Summary
Zoetis Inc. (ZTS) has entered into a $500 million senior unsecured revolving credit facility with a 364-day maturity. This new credit agreement, effective July 27, 2018, provides financial flexibility and is set to mature shortly after the one-year mark, with an option to convert outstanding loans into term loans. The facility is structured to be flexible, allowing for prepayments without penalty and offering interest rate options based on either a base rate or a Eurodollar rate, plus applicable margins that are tied to Zoetis's public debt ratings. A key immediate use of this credit facility was to finance a portion of the cash consideration for the previously announced acquisition of Abaxis, Inc., which closed on July 30, 2018. The agreement includes financial covenants such as a maximum total leverage ratio and a minimum interest coverage ratio, alongside customary affirmative and negative covenants.

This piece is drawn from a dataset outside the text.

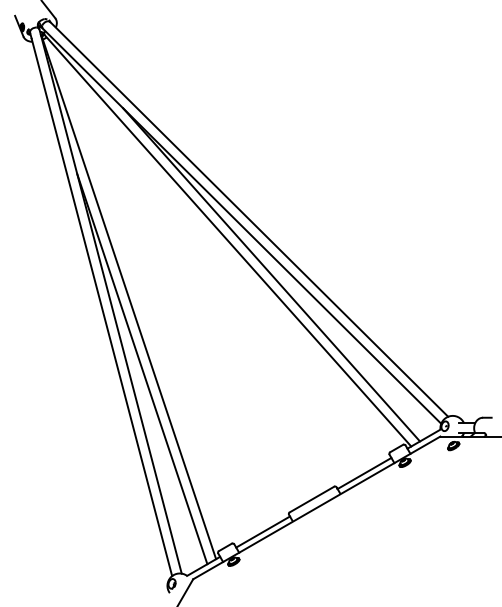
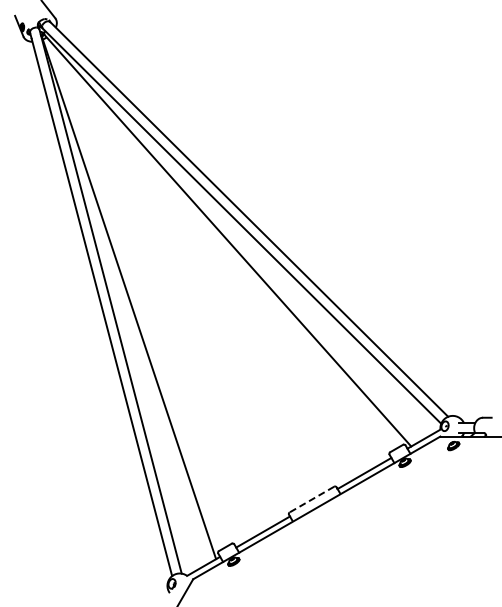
line at (271, 274): present -> none
line at (142, 369): present -> none
line at (311, 499): solid -> dashed
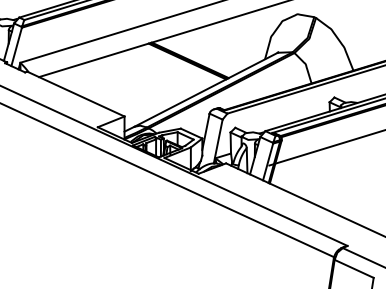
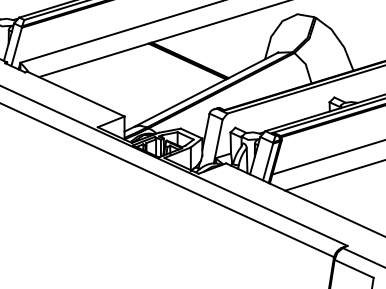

This move signals Zoetis's strategic use of debt financing to support growth initiatives and manage liquidity.
Key Highlights
- 1Zoetis secured a new $500 million, 364-day senior unsecured revolving credit facility.
- 2The credit agreement allows for the conversion of revolving loans into one-year term loans upon maturity.
- 3The facility provides flexibility with options for base rate or Eurodollar rate interest, subject to applicable margins and a facility fee.
- 4The credit line was immediately utilized to partially fund the acquisition of Abaxis, Inc.
- 5The agreement includes financial covenants: maximum total leverage ratio and minimum interest coverage ratio.
- 6Customary affirmative and negative covenants are in place, restricting certain corporate actions.
- 7The credit facility is not guaranteed by Zoetis's subsidiaries.